O Cadastro Nacional de Violência Doméstica e Familiar começou a ser desenvolvido em 2009 com a participação de promotora(e)s de justiça engajados com a aplicação da Lei Maria da Penha.
No Brasil, a Pesquisa de Condições Socioeconômicas e Violência Doméstica e Familiar contra a Mulher (Universidade Federal do Ceará-UFCE/Instituto Maria da Penha) é um exemplo a ser analisado. A pesquisa aplicada nas nove capitais do Nordeste consiste em entrevistas domiciliares realizadas com 10 mil mulheres com idades entre 15 e 59 anos que foram ouvidas em duas rodadas, em 2016 e 2017. O questionário abrange as experiências de violência, conhecimento sobre normas sociais, leis e serviços, impactos sobre a saúde e sobre emprego e renda. Tem como foco a violência doméstica e familiar, mas também explora experiências de violência sexual e feminicídios. Trata-se da pesquisa mais abrangente já realizada no País sobre esse tema.

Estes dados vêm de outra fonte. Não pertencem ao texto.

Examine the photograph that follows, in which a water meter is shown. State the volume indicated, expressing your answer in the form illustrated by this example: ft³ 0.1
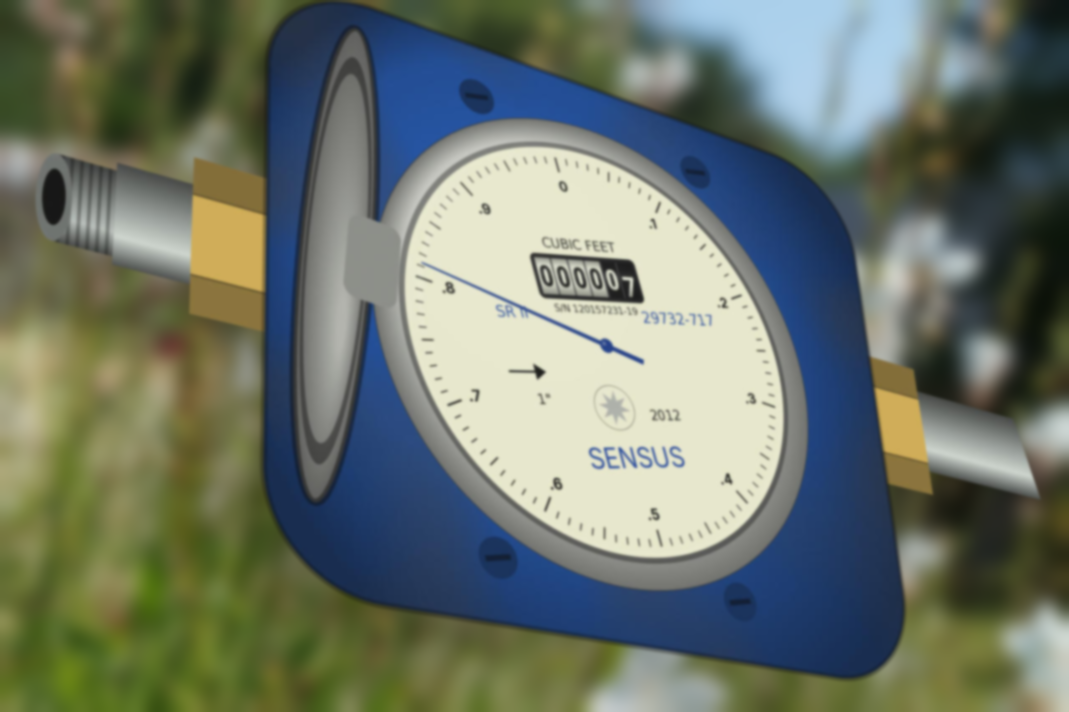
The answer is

Os primeiros resultados mostram que uma a cada três mulheres nas capitais nordestinas sofreram algum tipo de violência física, sexual ou psicológica no decorrer da vida. Existem diferenças significativas entre as capitais, indicando para a importância de avaliações sobre a distribuição de políticas públicas na região. O impacto econômico foi medido e revelou que as mulheres vítimas de violência apresentam piores condições de ingresso e permanência no mercado de trabalho, o que se reflete em salários pelo menos 10% menores em comparação àqueles recebidos por mulheres que não relataram situações de violência. Essas informações são importantes se consideramos que o empoderamento econômico é uma das estratégias que defendemos como saída da situação de violência e retomada da vida com maior segurança e tranquilidade.
Grande parte das informações obtidas por essa pesquisa não consta de registros policiais ou da saúde, mas de forma complementar essas pesquisas podem ajudar a compreender os desafios que estão colocados às mulheres no acesso aos seus direitos e orientar a formulação e a implementação de políticas públicas que atendam às suas necessidades. Incentivar que pesquisas como essa realizada pela UFCE/Instituto Maria da Penha possam ser reproduzidas em todos os Estados, ampliar a implementação do Cadastro Nacional de Violência Doméstica e Familiar e obter do Poder Judiciário o compromisso de desenvolver um sistema integrado de dados são tarefas para nossas agendas de pesquisa e militância em 2018.